INSTRUCTIONS FOR THE TASK:
The records below are to be duplicated character for character.

EXTRACTED ENTRIES:
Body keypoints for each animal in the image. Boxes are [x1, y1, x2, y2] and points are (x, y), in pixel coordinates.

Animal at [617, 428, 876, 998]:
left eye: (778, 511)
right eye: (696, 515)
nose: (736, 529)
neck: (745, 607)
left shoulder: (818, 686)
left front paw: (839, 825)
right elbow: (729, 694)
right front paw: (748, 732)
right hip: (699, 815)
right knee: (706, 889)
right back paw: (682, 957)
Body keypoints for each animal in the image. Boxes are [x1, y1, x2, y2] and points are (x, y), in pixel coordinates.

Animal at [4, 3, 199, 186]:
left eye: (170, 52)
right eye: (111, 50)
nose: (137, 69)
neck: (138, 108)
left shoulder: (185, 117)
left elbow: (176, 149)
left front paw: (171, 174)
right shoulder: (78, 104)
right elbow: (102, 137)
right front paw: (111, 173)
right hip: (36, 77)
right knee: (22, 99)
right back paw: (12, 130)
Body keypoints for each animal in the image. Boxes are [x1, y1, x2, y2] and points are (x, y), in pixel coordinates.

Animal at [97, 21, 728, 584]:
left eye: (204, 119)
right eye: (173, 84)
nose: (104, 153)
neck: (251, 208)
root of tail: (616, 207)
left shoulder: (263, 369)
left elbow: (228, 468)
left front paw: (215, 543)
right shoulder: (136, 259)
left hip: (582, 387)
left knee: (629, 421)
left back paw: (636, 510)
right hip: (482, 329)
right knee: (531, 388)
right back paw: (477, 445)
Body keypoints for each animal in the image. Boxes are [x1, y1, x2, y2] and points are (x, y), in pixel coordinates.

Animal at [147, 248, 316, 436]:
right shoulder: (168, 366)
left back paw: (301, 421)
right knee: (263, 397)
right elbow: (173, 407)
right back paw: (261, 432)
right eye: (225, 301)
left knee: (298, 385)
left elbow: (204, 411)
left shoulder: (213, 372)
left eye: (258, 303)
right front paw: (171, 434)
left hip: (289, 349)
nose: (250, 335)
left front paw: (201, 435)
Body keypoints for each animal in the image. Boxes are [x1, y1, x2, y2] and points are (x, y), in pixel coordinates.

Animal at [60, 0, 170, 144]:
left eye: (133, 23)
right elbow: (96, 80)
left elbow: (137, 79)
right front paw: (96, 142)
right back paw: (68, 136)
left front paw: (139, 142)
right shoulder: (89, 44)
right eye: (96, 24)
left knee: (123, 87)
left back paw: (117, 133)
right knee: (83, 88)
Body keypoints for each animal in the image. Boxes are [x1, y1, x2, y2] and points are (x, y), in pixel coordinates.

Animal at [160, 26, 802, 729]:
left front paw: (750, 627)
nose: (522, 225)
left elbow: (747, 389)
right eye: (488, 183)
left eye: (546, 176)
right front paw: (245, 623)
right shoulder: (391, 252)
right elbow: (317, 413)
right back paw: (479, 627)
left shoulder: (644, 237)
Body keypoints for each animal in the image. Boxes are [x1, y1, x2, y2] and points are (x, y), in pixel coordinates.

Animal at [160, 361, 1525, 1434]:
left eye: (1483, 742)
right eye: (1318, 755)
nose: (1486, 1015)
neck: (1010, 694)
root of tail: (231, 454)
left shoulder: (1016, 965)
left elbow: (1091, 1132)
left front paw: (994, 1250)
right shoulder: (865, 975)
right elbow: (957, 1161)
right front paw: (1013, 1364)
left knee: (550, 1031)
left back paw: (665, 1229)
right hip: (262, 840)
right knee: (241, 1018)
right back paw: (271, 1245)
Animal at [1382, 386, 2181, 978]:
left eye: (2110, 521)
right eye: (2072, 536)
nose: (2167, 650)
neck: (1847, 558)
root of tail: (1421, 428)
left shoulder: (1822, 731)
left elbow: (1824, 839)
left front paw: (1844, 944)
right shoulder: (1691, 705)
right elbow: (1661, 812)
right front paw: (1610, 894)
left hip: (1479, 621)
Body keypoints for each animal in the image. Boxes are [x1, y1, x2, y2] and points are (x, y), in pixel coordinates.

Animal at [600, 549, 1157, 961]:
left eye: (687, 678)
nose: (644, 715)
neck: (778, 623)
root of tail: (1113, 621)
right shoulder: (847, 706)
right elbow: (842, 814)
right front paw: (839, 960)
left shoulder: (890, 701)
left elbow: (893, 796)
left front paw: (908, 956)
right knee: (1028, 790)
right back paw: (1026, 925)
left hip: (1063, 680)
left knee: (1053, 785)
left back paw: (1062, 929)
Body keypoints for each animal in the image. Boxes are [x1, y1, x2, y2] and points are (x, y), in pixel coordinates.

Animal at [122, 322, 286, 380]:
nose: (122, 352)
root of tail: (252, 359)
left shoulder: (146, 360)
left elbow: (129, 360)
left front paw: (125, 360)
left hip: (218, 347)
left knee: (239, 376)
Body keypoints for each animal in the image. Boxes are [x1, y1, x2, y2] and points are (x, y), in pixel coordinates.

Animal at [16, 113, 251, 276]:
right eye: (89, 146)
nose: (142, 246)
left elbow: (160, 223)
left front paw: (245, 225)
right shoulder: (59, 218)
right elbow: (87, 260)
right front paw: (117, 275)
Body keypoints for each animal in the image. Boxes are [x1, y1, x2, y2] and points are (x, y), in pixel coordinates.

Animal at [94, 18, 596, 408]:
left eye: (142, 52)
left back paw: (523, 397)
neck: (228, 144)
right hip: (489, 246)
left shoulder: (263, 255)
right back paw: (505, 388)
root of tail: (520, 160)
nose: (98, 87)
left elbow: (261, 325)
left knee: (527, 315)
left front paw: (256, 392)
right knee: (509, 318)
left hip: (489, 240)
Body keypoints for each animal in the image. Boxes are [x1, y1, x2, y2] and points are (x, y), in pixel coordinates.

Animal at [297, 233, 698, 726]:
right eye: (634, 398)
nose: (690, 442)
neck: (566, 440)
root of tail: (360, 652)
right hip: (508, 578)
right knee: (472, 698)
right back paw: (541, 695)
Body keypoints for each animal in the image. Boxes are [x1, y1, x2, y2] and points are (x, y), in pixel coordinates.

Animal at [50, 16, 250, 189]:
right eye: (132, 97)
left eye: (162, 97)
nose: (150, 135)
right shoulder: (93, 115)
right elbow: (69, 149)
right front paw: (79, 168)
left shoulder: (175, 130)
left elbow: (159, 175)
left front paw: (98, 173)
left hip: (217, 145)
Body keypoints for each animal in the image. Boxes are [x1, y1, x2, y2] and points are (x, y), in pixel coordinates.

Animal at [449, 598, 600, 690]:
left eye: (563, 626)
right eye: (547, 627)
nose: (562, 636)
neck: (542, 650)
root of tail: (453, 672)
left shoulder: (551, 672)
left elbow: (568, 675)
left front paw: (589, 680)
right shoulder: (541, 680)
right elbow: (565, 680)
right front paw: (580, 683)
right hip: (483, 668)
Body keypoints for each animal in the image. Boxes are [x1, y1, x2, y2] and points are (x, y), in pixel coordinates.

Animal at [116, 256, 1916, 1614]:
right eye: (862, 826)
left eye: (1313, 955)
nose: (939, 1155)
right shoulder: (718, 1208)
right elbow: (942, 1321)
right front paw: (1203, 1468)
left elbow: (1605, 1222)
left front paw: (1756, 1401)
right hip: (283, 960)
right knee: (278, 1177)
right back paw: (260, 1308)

RESPONSE:
Body keypoints for each animal in the image. Boxes are [x1, y1, x2, y2] and points are (x, y), in pixel coordinates.

Animal at [617, 428, 876, 998]:
left eye: (778, 511)
right eye: (696, 515)
nose: (736, 529)
neck: (745, 607)
left shoulder: (818, 686)
left front paw: (839, 825)
right elbow: (729, 694)
right front paw: (748, 732)
right hip: (699, 815)
right knee: (706, 889)
right back paw: (682, 957)
Body keypoints for each animal in the image. Boxes are [x1, y1, x2, y2] and points are (x, y), in pixel coordinates.

Animal at [4, 3, 199, 186]:
left eye: (170, 52)
right eye: (111, 50)
nose: (137, 69)
neck: (138, 108)
left shoulder: (185, 117)
left elbow: (176, 149)
left front paw: (171, 174)
right shoulder: (78, 104)
right elbow: (102, 137)
right front paw: (111, 173)
right hip: (36, 77)
right knee: (22, 99)
right back paw: (12, 130)
Body keypoints for each animal in the image. Boxes are [x1, y1, x2, y2] and points are (x, y), in pixel coordinates.

Animal at [97, 21, 728, 584]:
left eye: (204, 119)
right eye: (173, 84)
nose: (104, 153)
neck: (251, 208)
root of tail: (616, 207)
left shoulder: (263, 369)
left elbow: (228, 468)
left front paw: (215, 543)
right shoulder: (136, 259)
left hip: (582, 387)
left knee: (629, 421)
left back paw: (636, 510)
right hip: (482, 329)
right knee: (531, 388)
right back paw: (477, 445)
Body keypoints for each animal in the image. Boxes are [x1, y1, x2, y2] and points are (x, y), in pixel coordinates.

Animal at [147, 248, 316, 436]:
right shoulder: (168, 366)
left back paw: (301, 421)
right knee: (263, 397)
right elbow: (173, 407)
right back paw: (261, 432)
right eye: (225, 301)
left knee: (298, 385)
left elbow: (204, 411)
left shoulder: (213, 372)
left eye: (258, 303)
right front paw: (171, 434)
left hip: (289, 349)
nose: (250, 335)
left front paw: (201, 435)
Body keypoints for each animal in the image. Boxes are [x1, y1, x2, y2] and points are (x, y), in pixel coordinates.

Animal at [60, 0, 170, 144]:
left eye: (133, 23)
right elbow: (96, 80)
left elbow: (137, 79)
right front paw: (96, 142)
right back paw: (68, 136)
left front paw: (139, 142)
right shoulder: (89, 44)
right eye: (96, 24)
left knee: (123, 87)
left back paw: (117, 133)
right knee: (83, 88)
Body keypoints for each animal in the image. Boxes are [x1, y1, x2, y2] and points are (x, y), in pixel coordinates.

Animal at [160, 26, 802, 729]:
left front paw: (750, 627)
nose: (522, 225)
left elbow: (747, 389)
right eye: (488, 183)
left eye: (546, 176)
right front paw: (245, 623)
right shoulder: (391, 252)
right elbow: (317, 413)
right back paw: (479, 627)
left shoulder: (644, 237)
Body keypoints for each animal in the image. Boxes are [x1, y1, x2, y2] and points are (x, y), in pixel coordinates.

Animal at [160, 361, 1525, 1434]:
left eye: (1483, 742)
right eye: (1318, 755)
nose: (1486, 1015)
neck: (1010, 694)
root of tail: (231, 454)
left shoulder: (1016, 965)
left elbow: (1091, 1132)
left front paw: (994, 1250)
right shoulder: (865, 975)
right elbow: (957, 1161)
right front paw: (1013, 1364)
left knee: (550, 1031)
left back paw: (665, 1229)
right hip: (262, 840)
right knee: (241, 1018)
right back paw: (271, 1245)
Animal at [1382, 386, 2181, 978]:
left eye: (2110, 521)
right eye: (2072, 536)
nose: (2167, 650)
neck: (1847, 558)
root of tail: (1421, 428)
left shoulder: (1822, 731)
left elbow: (1824, 839)
left front paw: (1844, 944)
right shoulder: (1691, 705)
right elbow: (1661, 812)
right front paw: (1610, 894)
left hip: (1479, 621)
Body keypoints for each animal in the image. Boxes are [x1, y1, x2, y2] and points are (x, y), in pixel coordinates.

Animal at [600, 549, 1157, 961]:
left eye: (687, 678)
nose: (644, 715)
neck: (778, 623)
root of tail: (1113, 621)
right shoulder: (847, 706)
right elbow: (842, 814)
right front paw: (839, 960)
left shoulder: (890, 701)
left elbow: (893, 796)
left front paw: (908, 956)
right knee: (1028, 790)
right back paw: (1026, 925)
left hip: (1063, 680)
left knee: (1053, 785)
left back paw: (1062, 929)
Body keypoints for each animal in the image. Boxes are [x1, y1, x2, y2] and points are (x, y), in pixel coordinates.

Animal at [122, 322, 286, 380]:
nose: (122, 352)
root of tail: (252, 359)
left shoulder: (146, 360)
left elbow: (129, 360)
left front paw: (125, 360)
left hip: (218, 347)
left knee: (239, 376)
Body keypoints for each animal in the image. Boxes are [x1, y1, x2, y2] and points are (x, y), in pixel coordinates.

Animal at [16, 113, 251, 276]:
right eye: (89, 146)
nose: (142, 246)
left elbow: (160, 223)
left front paw: (245, 225)
right shoulder: (59, 218)
right elbow: (87, 260)
right front paw: (117, 275)
Body keypoints for each animal in the image. Boxes are [x1, y1, x2, y2] and points are (x, y), in pixel coordinates.

Animal at [94, 18, 596, 408]:
left eye: (142, 52)
left back paw: (523, 397)
neck: (228, 144)
right hip: (489, 246)
left shoulder: (263, 255)
right back paw: (505, 388)
root of tail: (520, 160)
nose: (98, 87)
left elbow: (261, 325)
left knee: (527, 315)
left front paw: (256, 392)
right knee: (509, 318)
left hip: (489, 240)
Body keypoints for each animal in the image. Boxes are [x1, y1, x2, y2] and points are (x, y), in pixel coordinates.

Animal at [297, 233, 698, 726]:
right eye: (634, 398)
nose: (690, 442)
neck: (566, 440)
root of tail: (360, 652)
right hip: (508, 578)
right knee: (472, 698)
right back paw: (541, 695)
Body keypoints for each animal in the image. Boxes are [x1, y1, x2, y2] and points are (x, y), in pixel coordinates.

Animal at [50, 16, 250, 189]:
right eye: (132, 97)
left eye: (162, 97)
nose: (150, 135)
right shoulder: (93, 115)
right elbow: (69, 149)
right front paw: (79, 168)
left shoulder: (175, 130)
left elbow: (159, 175)
left front paw: (98, 173)
left hip: (217, 145)
Body keypoints for each animal in the image. Boxes are [x1, y1, x2, y2] and points are (x, y), in pixel coordinates.

Animal at [449, 598, 600, 690]:
left eye: (563, 626)
right eye: (547, 627)
nose: (562, 636)
neck: (542, 650)
root of tail: (453, 672)
left shoulder: (551, 672)
left elbow: (568, 675)
left front paw: (589, 680)
right shoulder: (541, 680)
right elbow: (565, 680)
right front paw: (580, 683)
right hip: (483, 668)
Body keypoints for each animal in the image. Boxes are [x1, y1, x2, y2] and points are (x, y), in pixel coordinates.

Animal at [116, 256, 1916, 1614]:
right eye: (862, 826)
left eye: (1313, 955)
nose: (939, 1155)
right shoulder: (718, 1208)
right elbow: (942, 1321)
right front paw: (1203, 1468)
left elbow: (1605, 1222)
left front paw: (1756, 1401)
right hip: (283, 960)
right knee: (278, 1177)
right back paw: (260, 1308)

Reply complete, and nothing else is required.